You build an AI agent. It works in testing. You deploy it. Then it runs for hours. Or it calls expensive APIs thousands of times. Or it accesses data it shouldn’t.
Agents are good at chaining actions. They’re bad at knowing when to stop.
This article shows how to add hard boundaries that make runaway behavior impossible. Time limits. Token budgets. Tool permissions. Data scoping. These aren’t optional features. They’re production requirements.
Why “Hard Boundaries” Matter for Agents
Agents make decisions. They choose tools. They call APIs. They access data. Without limits, they can:
- Run forever in loops
- Spend unlimited money on API calls
- Access tools or data they don’t need
- Expose user data to models that shouldn’t see it
These aren’t edge cases. They happen in production.
Real Risks
Infinite loops:
An agent tries to solve a problem. It calls a tool. The tool returns an error. The agent tries again. Same error. It keeps trying. The request runs for hours. Your server locks up.
Cost blow-ups:
An agent needs to search a database. It doesn’t find results. It searches again with different parameters. And again. And again. Each search costs money. One request can cost hundreds of dollars.
Over-permissioned tools:
An agent has access to all your tools. It only needs to read data. But it can also delete data. It makes a mistake. It deletes something important. You can’t undo it.
Data leaks:
An agent processes user requests. It sends full user data to the model. The model shouldn’t see PII. But it does. You’ve exposed sensitive information.
The Goal
Make runaway behavior impossible by design. Not “unlikely.” Not “usually prevented.” Impossible.

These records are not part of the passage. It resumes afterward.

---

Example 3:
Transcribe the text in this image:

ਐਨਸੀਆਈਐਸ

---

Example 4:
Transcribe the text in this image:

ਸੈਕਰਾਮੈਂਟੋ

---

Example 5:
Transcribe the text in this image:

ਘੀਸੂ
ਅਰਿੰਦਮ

Hard boundaries enforce limits at the system level. They don’t rely on the agent being smart. They don’t rely on prompts being perfect. They enforce limits in code.
If an agent tries to exceed a limit, the system stops it. Not the agent. The system.
Define Your Agent’s Contract
Before you add boundaries, define what your agent does. Turn vague “autonomy” into a clear contract.
The Contract
Input: What the agent receives. User query. Context. Parameters.
Allowed tools: What the agent can touch. Not “all tools.” Specific tools for this agent.
Outputs: What the agent must return. Final answer. Structured data. Error message.
Limits: Time. Steps. Tokens. Budget.
Example Contract
from typing import List, Dict, Any
from dataclasses import dataclass
@dataclass
class AgentContract:
"""Defines what an agent can do"""
name: str
allowed_tools: List[str]
max_runtime_seconds: int
max_steps: int
max_tokens: int
max_cost_dollars: float
required_output: str # "text", "json", "structured"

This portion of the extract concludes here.